High operating margins also reflect the company's fiscal incentives provided by the State of Goias on the sale of sugar and ethanol. In the nine months through Dec. 31, 2015, tax incentives added BRL28 million to Jalles Machado's EBITDAR. The company's low land lease costs, well below the average of the State of Sao Paulo, also play a role. The self-sufficiency in sugar cane has a positive accounting impact on Jalles Machado's margins. As spending on the cane fields is accounted for as capital expenditure rather than cost, the higher the share of own cane in the mix, the larger the capital expenditure and the lower the impact on EBITDAR.

KEY ASSUMPTIONS
--Crushed volumes of 4.6 million tons and capacity utilization around current levels in 2016/2017 season and beyond;
--Additional capex needed to increase Usina Otavio Lage crushed volumes to 2.2 million tons by 2018/2019 season from the current 1.7 million tons;
--Product mix relatively unchanged compared to the 2015/2016 season and maintenance of high premiums for organic sugar;
--Average sugar prices at USD15 cents/pound from 2016/2017 season on;
--Petrobras will keep increasing domestic gasoline prices, paving the way for a gradual increase in hydrous ethanol prices.

RATING SENSITIVITIES
Future developments that may, individually or collectively, lead to a negative rating action include:

--Net adjusted debt to EBITDAR of 3.5x or above on a sustainable basis;
--Cash plus CFFO over short term debt below 1.0x.

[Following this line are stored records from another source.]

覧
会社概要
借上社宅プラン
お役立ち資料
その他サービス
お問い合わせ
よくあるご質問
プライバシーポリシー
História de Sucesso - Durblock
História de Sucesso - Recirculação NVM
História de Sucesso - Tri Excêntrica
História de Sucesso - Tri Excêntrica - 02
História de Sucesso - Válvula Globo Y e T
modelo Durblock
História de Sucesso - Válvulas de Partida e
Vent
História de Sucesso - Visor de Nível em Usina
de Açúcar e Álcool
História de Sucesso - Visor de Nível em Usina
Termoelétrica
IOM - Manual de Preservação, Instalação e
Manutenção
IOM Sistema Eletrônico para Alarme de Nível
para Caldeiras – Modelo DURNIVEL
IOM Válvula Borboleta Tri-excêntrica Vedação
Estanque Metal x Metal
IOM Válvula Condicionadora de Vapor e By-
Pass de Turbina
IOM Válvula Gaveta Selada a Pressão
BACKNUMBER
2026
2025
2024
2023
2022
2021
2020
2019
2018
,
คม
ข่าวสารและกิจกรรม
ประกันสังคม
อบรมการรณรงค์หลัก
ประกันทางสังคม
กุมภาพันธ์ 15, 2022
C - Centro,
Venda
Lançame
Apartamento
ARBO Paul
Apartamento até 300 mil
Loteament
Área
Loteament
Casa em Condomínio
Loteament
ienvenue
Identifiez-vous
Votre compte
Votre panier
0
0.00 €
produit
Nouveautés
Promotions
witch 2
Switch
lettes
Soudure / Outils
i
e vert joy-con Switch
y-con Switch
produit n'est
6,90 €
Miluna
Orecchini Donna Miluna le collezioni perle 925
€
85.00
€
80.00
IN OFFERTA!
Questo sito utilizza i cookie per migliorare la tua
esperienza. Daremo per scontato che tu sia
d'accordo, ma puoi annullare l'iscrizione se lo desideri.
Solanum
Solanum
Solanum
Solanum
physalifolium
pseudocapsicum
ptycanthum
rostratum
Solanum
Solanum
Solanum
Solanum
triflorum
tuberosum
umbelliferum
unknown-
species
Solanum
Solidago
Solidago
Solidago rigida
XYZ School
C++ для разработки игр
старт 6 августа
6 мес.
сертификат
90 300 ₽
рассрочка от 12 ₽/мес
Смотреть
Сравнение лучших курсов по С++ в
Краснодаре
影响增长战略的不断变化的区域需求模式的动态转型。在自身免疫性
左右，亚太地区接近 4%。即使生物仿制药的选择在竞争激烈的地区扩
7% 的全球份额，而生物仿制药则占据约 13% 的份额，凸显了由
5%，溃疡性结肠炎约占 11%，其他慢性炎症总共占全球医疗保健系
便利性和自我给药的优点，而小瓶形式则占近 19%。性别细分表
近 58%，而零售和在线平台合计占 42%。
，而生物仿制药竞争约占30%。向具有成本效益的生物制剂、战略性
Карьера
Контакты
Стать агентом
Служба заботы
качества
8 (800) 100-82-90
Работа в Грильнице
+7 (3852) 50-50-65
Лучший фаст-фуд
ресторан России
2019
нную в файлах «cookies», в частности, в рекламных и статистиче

Future developments that may, individually or collectively, lead to a positive rating action include:

--Net adjusted debt to EBITDAR equal to or below 2.0x on a sustainable basis;
--Cash plus finished product inventories at market value to short-term debt equal to or above 2.0x.;
--Generation of positive FCF on a sustainable basis.

LIQUIDITY

Fitch expects Jalles Machado to report cash position near BRL280 million and cash to short-term debt ratio at around 1.0x in fiscal 2016. This would compare favorably with cash to short-term debt coverage of 0.45x as of Dec. 31, 2015. The maintenance of weak cash position in the third quarter of fiscal 2016 was largely motivated by the company's strategy of building up inventories in expectation of higher sugar and ethanol prices during the offseason. While its cash and short-term debt positions amounted to BRL93 million and BRL317 million, respectively, the company reported robust inventories position of BRL340 million at market values. The strategy paid off as crystal sugar and ethanol prices increased substantially in the last quarter of fiscal 2016. In 2015, Jalles Machado's liquidity also benefited from the sale of its 65% stake into Codora Energia Ltda (Codora) to Albioma Participacoes do Brasil (Albioma).